• Chroniques de l'ordinaire :11 novembre

    Je suis parti traîner tôt ce matin , le temps était si doux on ne se croirait pas en Novembre. Un petit regroupement patriotique devant la préfecture pour célebrer la fin de La grande boucherie mais les rues sont peu fréquentées, les travailleurs en profitent pour dormir.

    Je me sens léger comme ça ne m'était pas arrivé depuis longtemps, j'ai tellement souffert ces derniers mois que j'accueille cette légerté comme un cadeau du ciel. Tiens quelques magasins sont ouverts. J'ai acheté deux pulls très doux en cachemire j'ai besoin de douceur.

    Je m'installe à la terrasse d'un café au coin d'une large place. Il est tenu par une femme dont le brushing et la robe rouge vif m'évoque les tableaux d' Edward Hoper. Je lis un roman grec de Gazmend Kaplllani" La dernière page". J'aime de plus en plus lire en plein air. Quelques pages et puis laisser le regard s'accrocher à ce qui vient, reprendre un bout de lecture.

    Je fais un repas assez frugal chez le traiteur vietnamien.

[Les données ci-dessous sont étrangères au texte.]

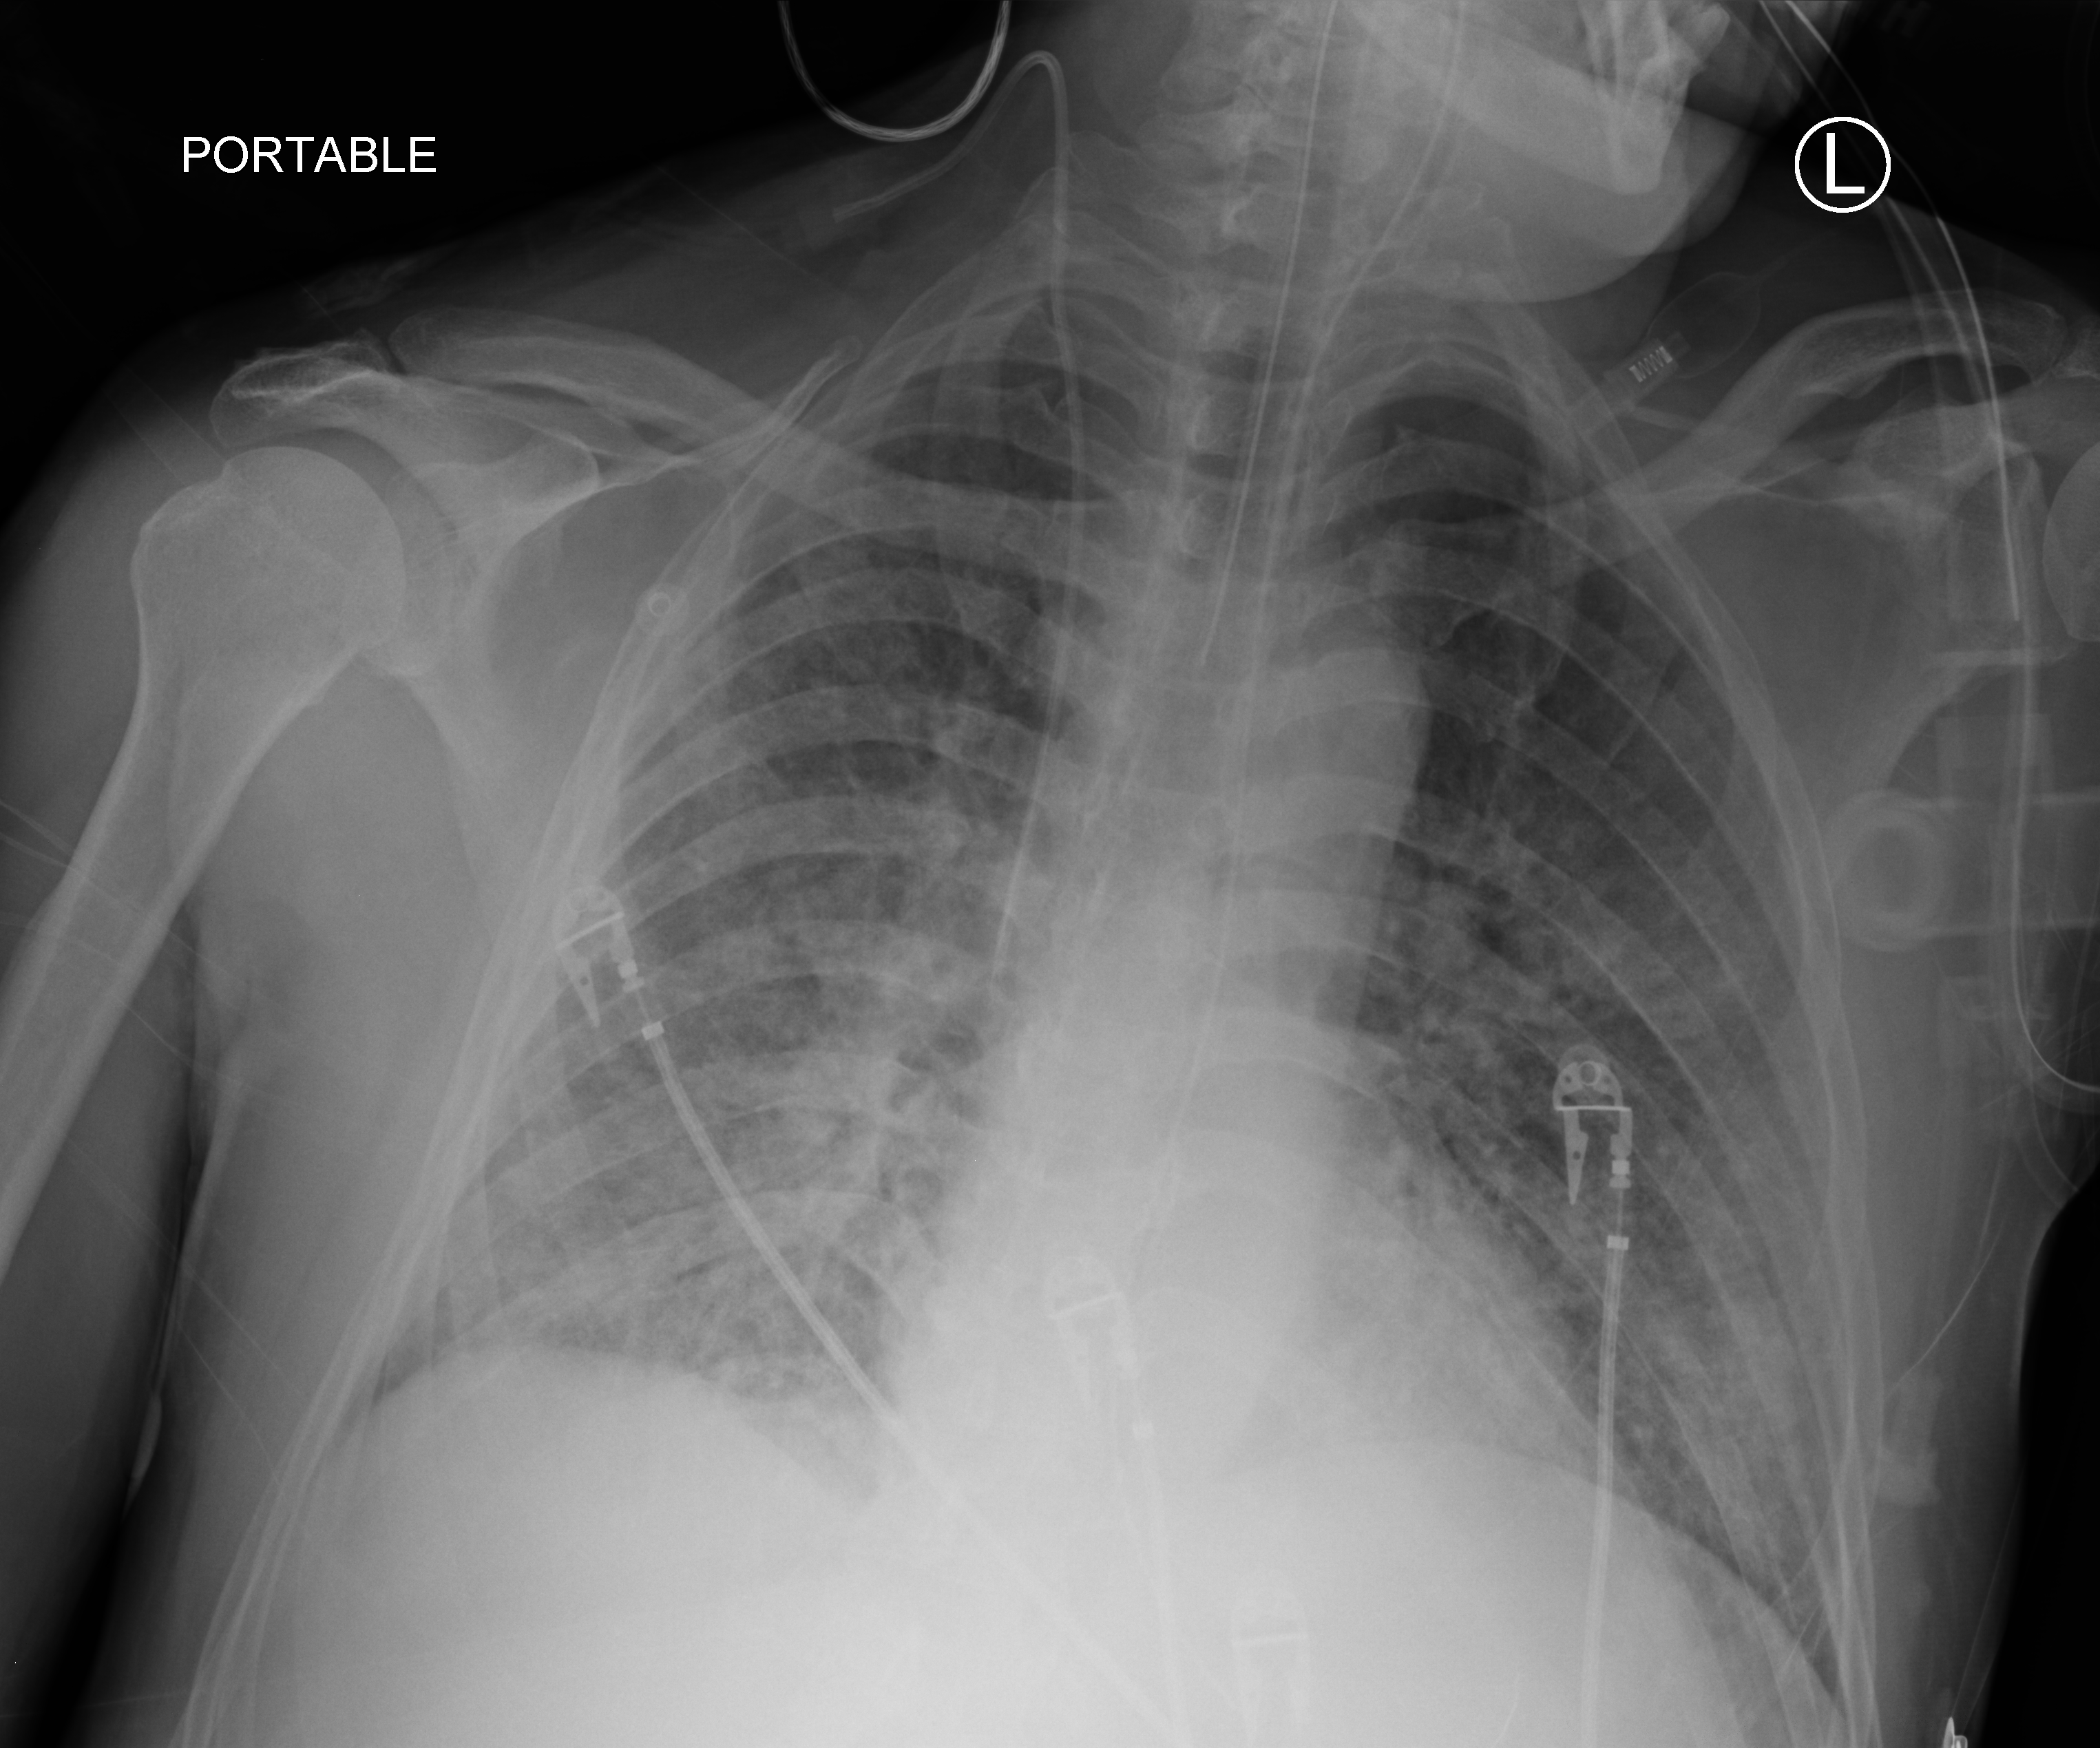
Bedside chest radiograph (computed radiography). Patient hospitalised with COVID-19; male, aged 60–74 years.
Hospital-stay facts (about this admission, not read from this image; timing relative to this image not recorded): other chronic lung disease (admission record): no; mechanically ventilated during this hospital stay: yes; admitted to intensive care during this hospital stay: yes.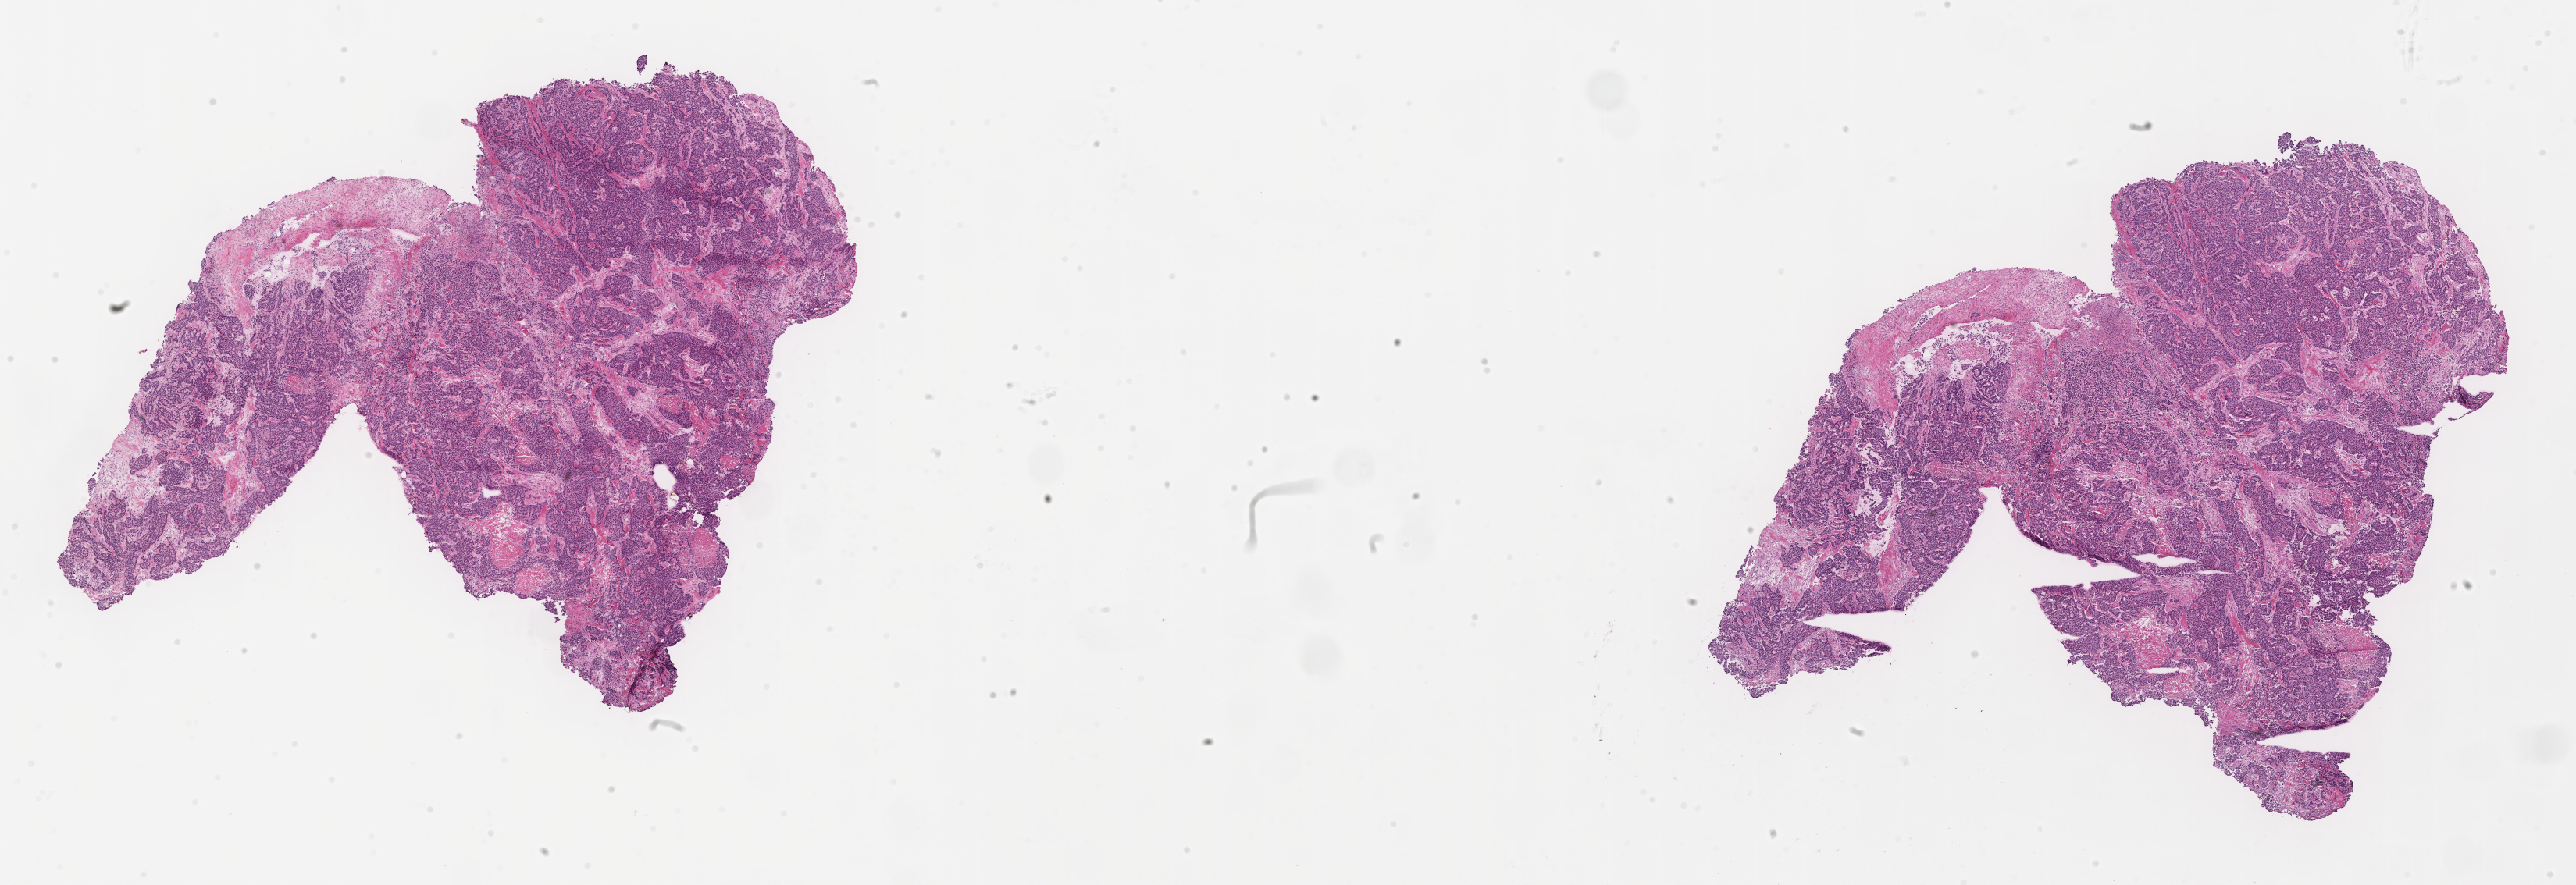
Digitized haematoxylin and eosin-stained section, shown as a low-resolution overview of the whole scanned area (about 26.6 x 9.1 mm), cryosection, specimen: primary tumor, anatomic site: breast. Female patient; age at initial diagnosis 55 years. Composition of this section per pathologist review: tumor cells 85%, tumor nuclei 85%, stromal cells 10%, necrosis 0%, normal cells 5%. Inflammatory infiltration, as recorded: lymphocyte infiltration 5%, monocyte infiltration 0%, neutrophil infiltration 0%.
Diagnosis: Infiltrating duct carcinoma, NOS.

    Il y a beaucoup d'étrangers dans la ville j'aime écouter ces langues et j'aimerai pouvoir les identifier.Dans le bus une femme parle à son bébé qui fait un grand numéro de charme aux passagers. Elle parle une langue dont le son est mélodieux, d'ou vient elle? Bosnie, Albanaise???

    Je rentre et j'ai envie de faire tout un tas de choses à la maison.(Je n'en ferai rien). Sur un mur cette affiche déchirée qui me plonge dans un conte dont l'histoire reste à inventer.

     

     


  • Commentaires

    1
    Samedi 14 Novembre 2015 à 21:54

    Oui écouter les mots inconnus, c'est très plaisant, j'aime aussi.